> **EXERCISE TEXT**:
#####

* [PATCH net-next] avoid fragmenting page memory with netdev_alloc_cache
@ 2021-02-12 0:18 Ronak Doshi
2021-02-12 1:45 ` kernel test robot
2021-02-24 19:31 ` Ronak Doshi
0 siblings, 2 replies; 3+ messages in thread
From: Ronak Doshi @ 2021-02-12 0:18 UTC (permalink / raw)
To: netdev
Cc: Ronak Doshi, Todd Sabin,
maintainer:VMWARE VMXNET3 ETHERNET DRIVER, David S. Miller,
Jakub Kicinski, Jonathan Lemon, Willem de Bruijn, Randy Dunlap,
Kevin Hao, Aleksandr Nogikh, Pablo Neira Ayuso, Jakub Sitnicki,
Marco Elver, Dexuan Cui, Paolo Abeni, Miaohe Lin,
Guillaume Nault, Dongseok Yi, Yadu Kishore, open list
From: Todd Sabin <tsabin@vmware.com>
Linux network stack uses an allocation page cache for skbs. The
purpose is to reduce the number of page allocations that it needs to
make, and it works by allocating a group of pages, and then
sub-allocating skb memory from them. When all skbs referencing the
shared pages are freed, then the block of pages is finally freed.
When these skbs are all freed close together in time, this works fine.
However, what can happen is that there are multiple nics (or multiple
rx-queues in a single nic), and the skbs are allocated to fill the rx
ring(s). If some nics or queues are far more active than others, the
entries in the less busy nic/queue may end up referencing a page
block, while all of the other packets that referenced that block of
pages are freed.
The result of this is that the memory used by an appliance for its rx
rings can slowly grow to be much greater than it was originally.
This patch fixes that by giving each vmxnet3 device a per-rx-queue page
cache.
Signed-off-by: Todd Sabin <tsabin@vmware.com>
Signed-off-by: Ronak Doshi <doshir@vmware.com>
---
drivers/net/vmxnet3/vmxnet3_drv.c | 30 ++++++++++++++++++++++++------
drivers/net/vmxnet3/vmxnet3_int.h | 2 ++
include/linux/skbuff.h | 2 ++
net/core/skbuff.c | 21 +++++++++++++++------
4 files changed, 43 insertions(+), 12 deletions(-)

#####

Point tracking data
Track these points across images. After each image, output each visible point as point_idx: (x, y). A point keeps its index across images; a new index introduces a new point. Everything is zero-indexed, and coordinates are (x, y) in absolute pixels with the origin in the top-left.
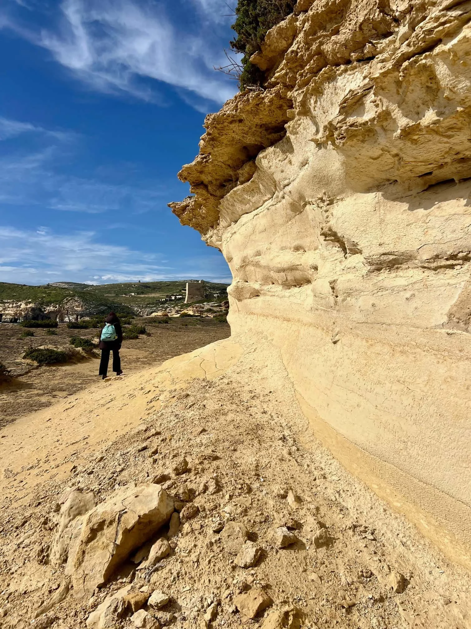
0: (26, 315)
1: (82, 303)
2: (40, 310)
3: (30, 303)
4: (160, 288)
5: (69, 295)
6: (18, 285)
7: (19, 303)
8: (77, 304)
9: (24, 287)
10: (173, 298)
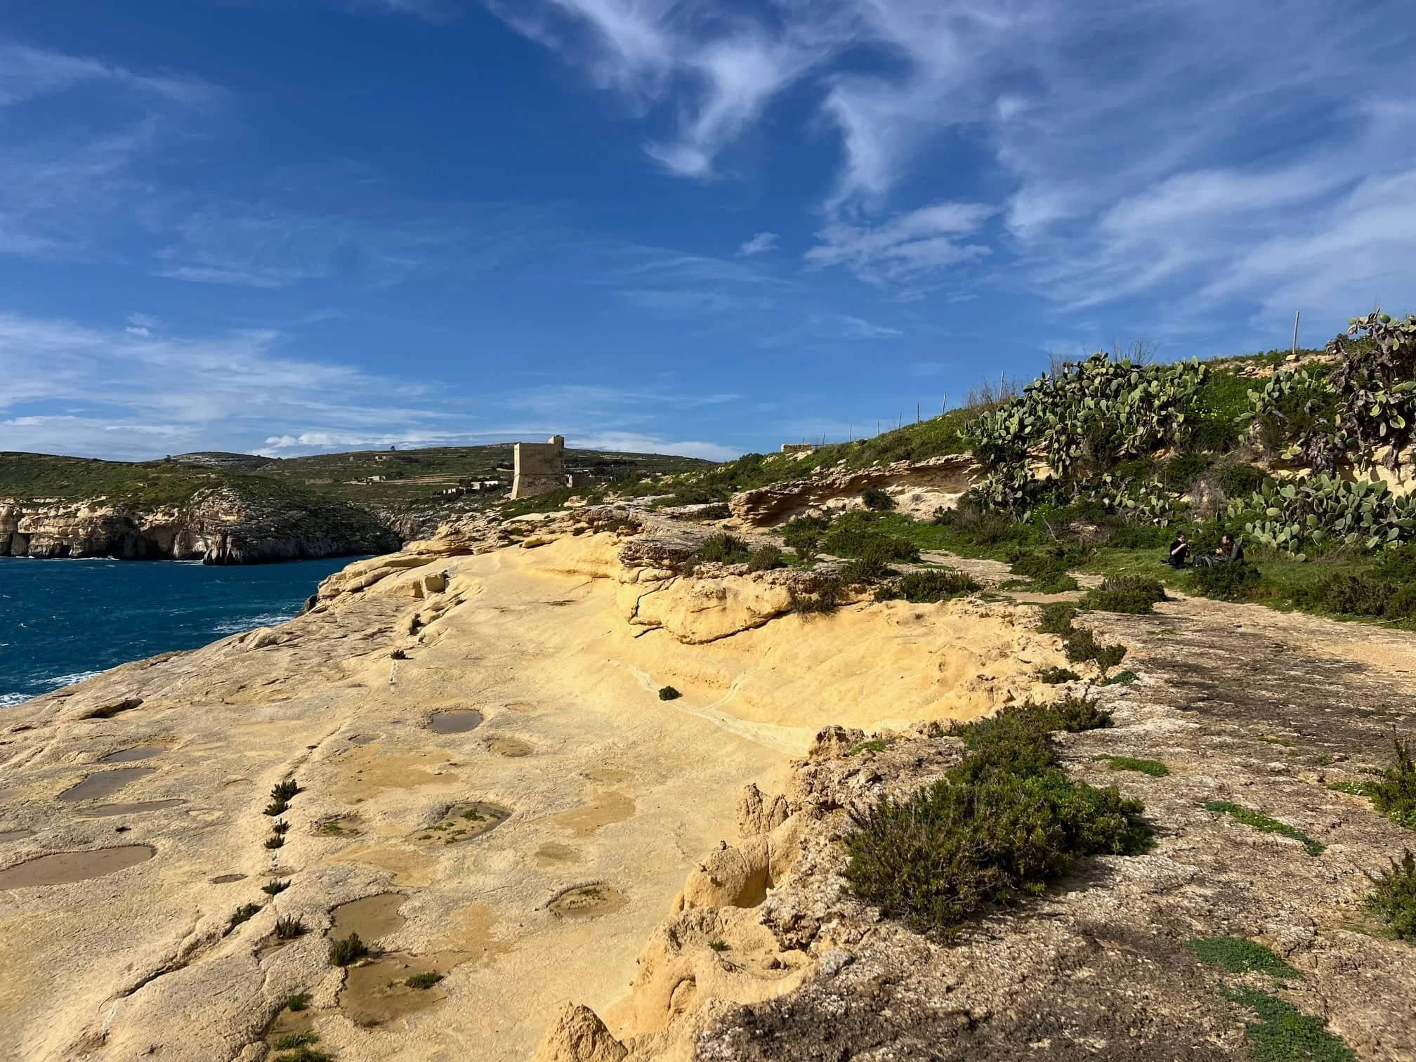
0: (90, 535)
1: (238, 502)
2: (128, 522)
3: (102, 504)
4: (443, 464)
5: (207, 483)
6: (79, 460)
7: (74, 506)
8: (225, 505)
9: (93, 466)
10: (477, 486)
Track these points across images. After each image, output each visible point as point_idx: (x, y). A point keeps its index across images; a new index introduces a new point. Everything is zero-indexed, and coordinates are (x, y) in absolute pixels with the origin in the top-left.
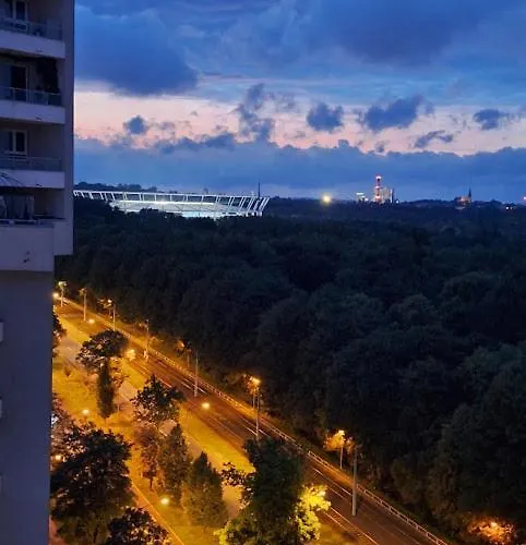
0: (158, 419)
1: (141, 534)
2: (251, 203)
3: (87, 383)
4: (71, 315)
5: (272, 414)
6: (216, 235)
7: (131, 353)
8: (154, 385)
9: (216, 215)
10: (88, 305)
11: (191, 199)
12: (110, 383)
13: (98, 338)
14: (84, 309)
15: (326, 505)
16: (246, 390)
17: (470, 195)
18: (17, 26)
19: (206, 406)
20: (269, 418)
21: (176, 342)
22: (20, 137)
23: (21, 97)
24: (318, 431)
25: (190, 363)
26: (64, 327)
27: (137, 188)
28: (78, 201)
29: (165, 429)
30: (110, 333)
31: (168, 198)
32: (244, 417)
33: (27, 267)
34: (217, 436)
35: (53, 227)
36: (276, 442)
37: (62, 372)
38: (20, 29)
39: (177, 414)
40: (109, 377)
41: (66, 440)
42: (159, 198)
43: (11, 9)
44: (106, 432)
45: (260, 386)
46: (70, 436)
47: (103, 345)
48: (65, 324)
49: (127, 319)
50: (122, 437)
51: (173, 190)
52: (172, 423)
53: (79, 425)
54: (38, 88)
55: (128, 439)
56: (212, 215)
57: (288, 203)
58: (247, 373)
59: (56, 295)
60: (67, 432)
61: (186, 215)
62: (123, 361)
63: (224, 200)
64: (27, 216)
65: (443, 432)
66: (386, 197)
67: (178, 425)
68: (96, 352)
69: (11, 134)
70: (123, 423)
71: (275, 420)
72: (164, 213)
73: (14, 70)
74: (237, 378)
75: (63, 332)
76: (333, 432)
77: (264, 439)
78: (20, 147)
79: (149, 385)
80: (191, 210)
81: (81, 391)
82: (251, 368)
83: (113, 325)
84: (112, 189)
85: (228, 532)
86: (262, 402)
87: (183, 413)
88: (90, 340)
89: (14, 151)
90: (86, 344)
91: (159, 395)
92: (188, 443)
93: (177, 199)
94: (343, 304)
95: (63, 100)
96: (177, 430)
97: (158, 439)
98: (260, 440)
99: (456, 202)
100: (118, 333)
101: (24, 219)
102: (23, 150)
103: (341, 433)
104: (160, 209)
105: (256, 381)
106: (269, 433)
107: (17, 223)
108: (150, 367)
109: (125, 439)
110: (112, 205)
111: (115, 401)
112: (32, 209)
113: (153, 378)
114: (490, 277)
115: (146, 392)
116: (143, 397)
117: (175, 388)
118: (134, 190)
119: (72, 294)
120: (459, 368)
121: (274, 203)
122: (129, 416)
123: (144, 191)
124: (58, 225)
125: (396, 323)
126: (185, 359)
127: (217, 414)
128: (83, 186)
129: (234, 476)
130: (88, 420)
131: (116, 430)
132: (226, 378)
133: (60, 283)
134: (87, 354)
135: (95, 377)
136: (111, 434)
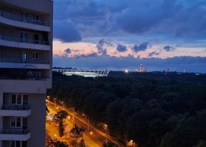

#####

> **EXERCISE TASKS**:
(a) Translate this sentence from the page cache patch email into Spanish: "When these skbs are all freed close together in time, this works fine."
(b) Reproduce a passage of the page cache patch email without changes, beginning at the words "When these skbs" and stopping after the words "pages are freed.".

> **RESPONSES TO THE TASKS**:
(a) Cuando todos estos skbs se liberan en momentos cercanos entre sí, esto funciona bien.

(b)
When these skbs are all freed close together in time, this works fine.
However, what can happen is that there are multiple nics (or multiple
rx-queues in a single nic), and the skbs are allocated to fill the rx
ring(s). If some nics or queues are far more active than others, the
entries in the less busy nic/queue may end up referencing a page
block, while all of the other packets that referenced that block of
pages are freed.